Consider an example in which the submit description file for NodeC uses the New Syntax for the arguments command:

arguments = "$(args)"

The resulting values passed to the NodeC executable are:

Nairo Quintana
Chris Froome

Using special macros within a definition

The $(JOB) and $(RETRY) macros may be used within a definition of the string that defines a variable. This usage requires parentheses, such that proper macro substitution may take place when the macro’s value is only a portion of the string.

  • $(JOB) expands to the node JobName. If the VARS line appears in a DAG file used as a splice file, then $(JOB) will be the fully scoped name of the node.

    For example, the DAG input file lines

    JOB  NodeC NodeC.submit
    VARS NodeC nodename="$(JOB)"
    

    set nodename to NodeC, and the DAG input file lines

    JOB  NodeD NodeD.submit
    VARS NodeD outfilename="$(JOB)-output"
    

    set outfilename to NodeD-output.

  • $(RETRY) expands to 0 the first time a node is run; the value is incremented each time the node is retried. For example:

    VARS NodeE noderetry="$(RETRY)"
    

Using VARS to define ClassAd attributes

The macroname may also begin with a My., in which case it names a ClassAd attribute.
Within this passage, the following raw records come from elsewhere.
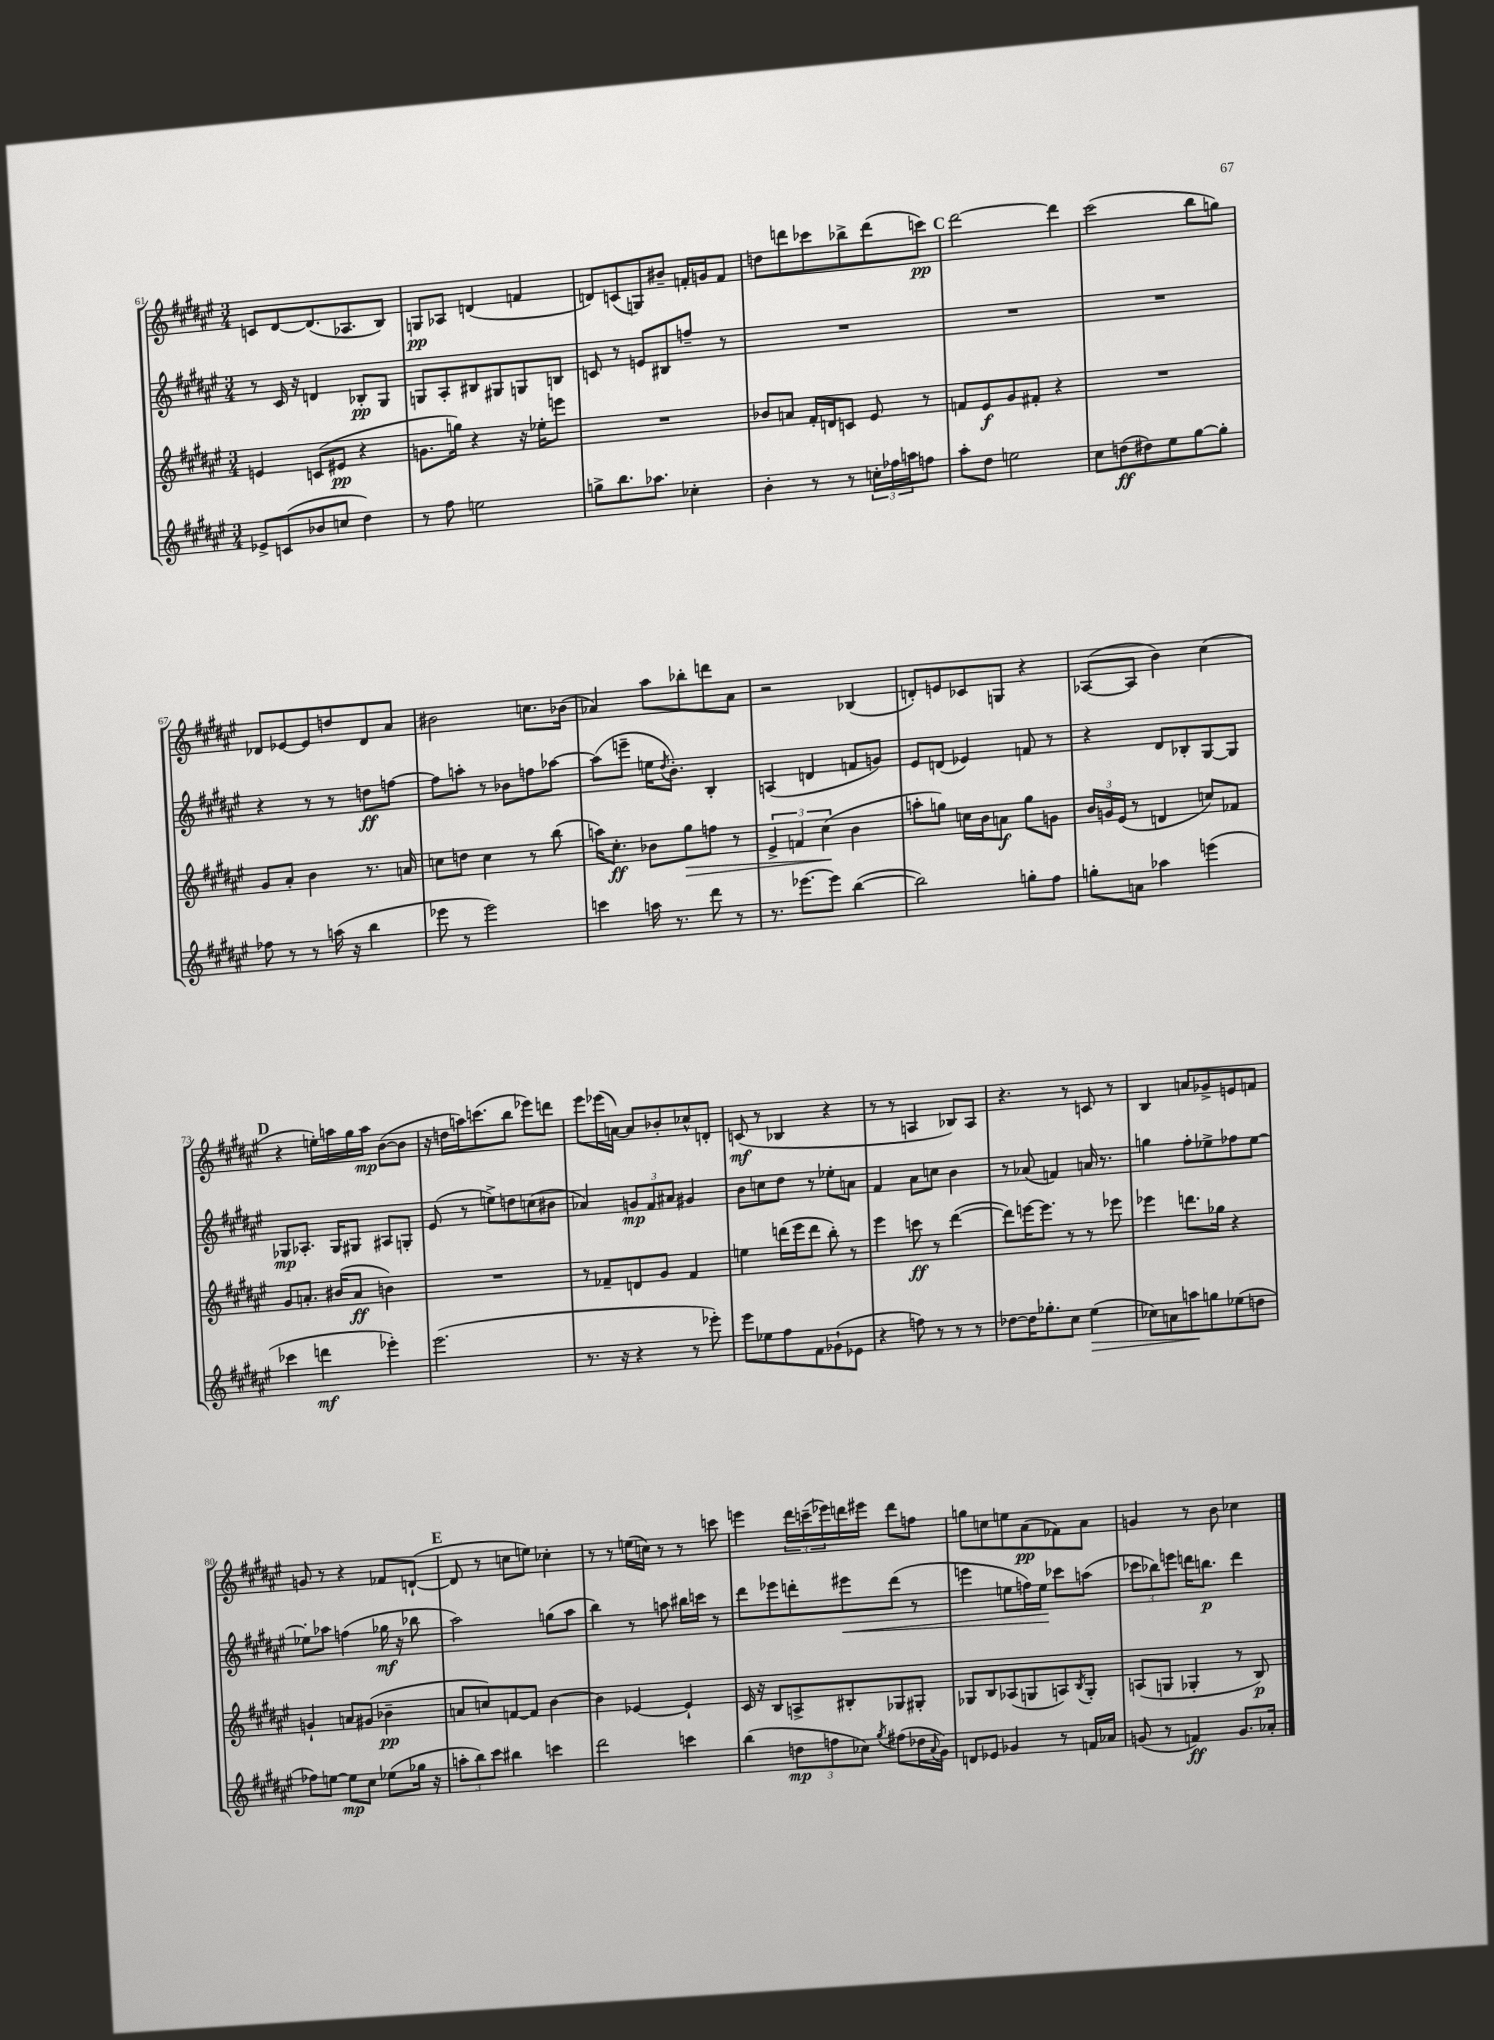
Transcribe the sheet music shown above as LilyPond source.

<<
\new StaffGroup <<
\new Staff = "s0" {
    \clef treble \key fis \major \numericTimeSignature \time 3/4
    c'8 dis'8~ dis'8.( aes8. b8) |
    g8\pp aes8 d'4( f'4 |
    d'8) c'8( g8) bis'8-- f'16-. g'16 f'8 |
    d''8 d'''8 ces'''8 bes''8-> d'''8( c'''8\pp) |
    \mark \markup { \bold "C" } dis'''2~ dis'''4 |
    cis'''2( b''8 g''8) |
    des'8 ees'8~ ees'8 d''8 des'8 ais'8 |
    bis'2 c''8. bes'16( |
    aes'4) ais''8 bes''8-. d'''8 aes'8 |
    r2 bes4( |
    d'8-.) e'8 ces'8 g8 r4 |
    aes8~( aes8 b'4) cis''4( |
    \mark \markup { \bold "D" } r4 e''16-.) a''16 gis''16 a''16\mp b'8~( b'8 |
    r16 d''16 a''16) c'''8.( b''8 ees'''8) d'''8 |
    eis'''8 ees'''16( a'16~) a'8 bes'8-. ces''8-^ d'8-. |
    c'8\mf( r8 bes4 r4 |
    r8 r8 a4 bes8) a8 |
    r4. r8 c'8 r8 |
    b4 a'8 ges'8-> e'8 f'8 |
    g'8 r8 r4 fes'8 d'8~-!( |
    \mark \markup { \bold "E" } d'8 r8 c''8 e''8) ces''4-. |
    r8 r8 e''16( c''16) r8 r8 c'''8 |
    e'''4 \tuplet 3/2 { dis'''16 c'''16--( ees'''16) } d'''16 eis'''16 d'''8 f''8 |
    g''8 c''8 e''8 ais'8\pp( fes'8) ais'8 |
    g'4 r8 b'8 ces''4 \bar "|." |
}
\new Staff = "s1" {
    \clef treble \key fis \major \numericTimeSignature \time 3/4
    r8 cis'16 r16 d'4 bes8-.\pp gis8 |
    g8 ais8-. bis8 gis8 g8 b8 |
    c'8 r8 e'8 bis8 f''8-- r8 |
    R2. |
    \mark \markup { \bold "C" } R2. |
    R2. |
    r4 r8 r8 d''8\ff f''8~ |
    f''8 a''8-. r8 bes'8 f''8 aes''8~ |
    aes''8( e'''8-- e''16 \acciaccatura { dis''8 } b'8.-.) b4-. |
    a4( d'4 f'8 g'8) |
    eis'8 d'8( ees'4) f'8 r8 |
    r4 dis'8 bes8-. gis8~ gis8 |
    \mark \markup { \bold "D" } ges8\mp aes8.-. ges16 gis8 ais8 g8-. |
    eis'8( r8 e''8->) d''8 c''8( bis'8 |
    aes'4) \tuplet 3/2 { g'8\mp fis'8 ais'8 } gis'4 |
    b'8 c''8 dis''8 r8 ees''8-. a'8 |
    fis'4 ais'8 c''8 b'4 |
    r8 aes'8( f'4) a'16 r8. |
    g''4 fis''8-. ees''8-> fes''8 ees''8~ |
    ees''8-. aes''8 f''4( ges''16\mf r16 bes''8 |
    \mark \markup { \bold "E" } ais''2) g''8( ais''8 |
    b''4) r8 a''8 bis''16 c'''16 r8 |
    dis'''8 ees'''8 d'''8-. eis'''8\< d'''8( r8 |
    e'''4 e''8 f''16) e''16\! ces'''8 a''8( |
    \tuplet 3/2 { ces'''8 bes''8) e'''8 } d'''16 b''8.\p d'''4 \bar "|." |
}
\new Staff = "s2" {
    \clef treble \key fis \major \numericTimeSignature \time 3/4
    e'4 c'8( eis'8\pp r4 |
    g'8. g''16) r4 r16 ees''16-. e'''8 |
    R2. |
    bes'8 a'8 fis'16-. d'16 c'8 eis'8 r8 |
    \mark \markup { \bold "C" } f'8 eis'8\f gis'8 fis'8-. r4 |
    R2. |
    gis'8 ais'8-. b'4 r8. a'16 |
    c''8 d''8 c''4 r8 b''8( |
    a''16) cis''8.-.\ff bes'8 gis''8\> f''8 r8 |
    \tuplet 3/2 { eis'4-> f'4 cis''4\!( } b'4 |
    a''8-. g''8) c''16 b'16 a'8\f g''8 g'8 |
    \tuplet 3/2 { b'16 g'16 eis'16( } r8 d'4 c''8) fes'8 |
    \mark \markup { \bold "D" } gis'8 a'8.-. bis'16( a'8\ff b'4) |
    R2. |
    r8 fes'8-- d'8 gis'8 fes'4 |
    e''4 d'''16( eis'''16 d'''8 b''8-.) r8 |
    eis'''4 c'''8\ff r8 dis'''4~( |
    dis'''8) e'''16~ e'''8. r8 r8 ees'''8 |
    ees'''4 d'''8. ges''16 r4 |
    g'4-! a'8 gis'8( bes'4--\pp |
    \mark \markup { \bold "E" } a'8 c''8) f'8~ f'8 b'4~ |
    b'4 ees'4~ ees'4-! |
    cis'16 r16 b8 a8-> bis8-. ges8 gis8-. |
    ges8 b8 aes8( g8 a8) \acciaccatura { b8 } g8-. |
    a8( g8 ges4-. r8 b8\p) \bar "|." |
}
\new Staff = "s3" {
    \clef treble \key fis \major \numericTimeSignature \time 3/4
    ees'8-> c'8( bes'8 c''8 dis''4) |
    r8 fis''8 e''2 |
    g''8-> b''8. aes''8. ces''4-. |
    b'4-. r8 r8 \tuplet 3/2 { c''16-. fes''16 a''16 } f''8 |
    \mark \markup { \bold "C" } ais''8-. dis''8 e''2 |
    cis''8 d''8\ff( dis''8) eis''8 gis''8~ gis''8-. |
    fes''8 r8 r8 a''16( r16 b''4 |
    ees'''8 r8 ees'''2) |
    c'''4 a''16 r8. dis'''8 r8 |
    r8. ees'''8.~ ees'''8 b''4~( |
    b''2) g''8-. fis''8 |
    g''8-. a'8 aes''4 e'''4( |
    \mark \markup { \bold "D" } ces'''4 d'''4\mf ees'''4-.) |
    eis'''2.( |
    r8. r16 r4 r8 ees'''8-.) |
    eis'''8 ees''8 fis''8 fis'8 ges'8-!( ees'8 |
    r4 f''8) r8 r8 r8 |
    des''8~ des''16 ges''8.-. cis''8 eis''4\>( |
    ces''8) a'8 a''8\! g''8 ees''8( d''8 |
    fes''8) e''8~ e''8\mp cis''8 ees''8( ges''16 r16 |
    \mark \markup { \bold "E" } \tuplet 3/2 { a''8-. b''8) cis'''8 } bis''4 c'''4 |
    dis'''2 c'''4 |
    b''4( \tuplet 3/2 { d''8\mp f''8 ces''8) } \acciaccatura { gis''8 } fis''8( des''16 \appoggiatura { ais'8 } gis'16) |
    d'8 ees'8 ges'4 r8 f'16 aes'16 |
    g'8( r8 f'4\ff) g'8. aes'16-. \bar "|." |
}
>>
>>
\layout { \context { \Score currentBarNumber = #61 } }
For example, the VARS specification

VARS NodeF My.A="\"bob\""

results in the the NodeF job ClassAd attribute

A = "bob"

Continuing this example, it allows the HTCondor submit description file for NodeF to use the following line:

arguments = "$$([My.A])"

Note that while the old behavior of using the + character to signify classad attributes does work, it is not recommended over using My.

VARS NodeF +A="\"bob\""

will also result in

A = "bob"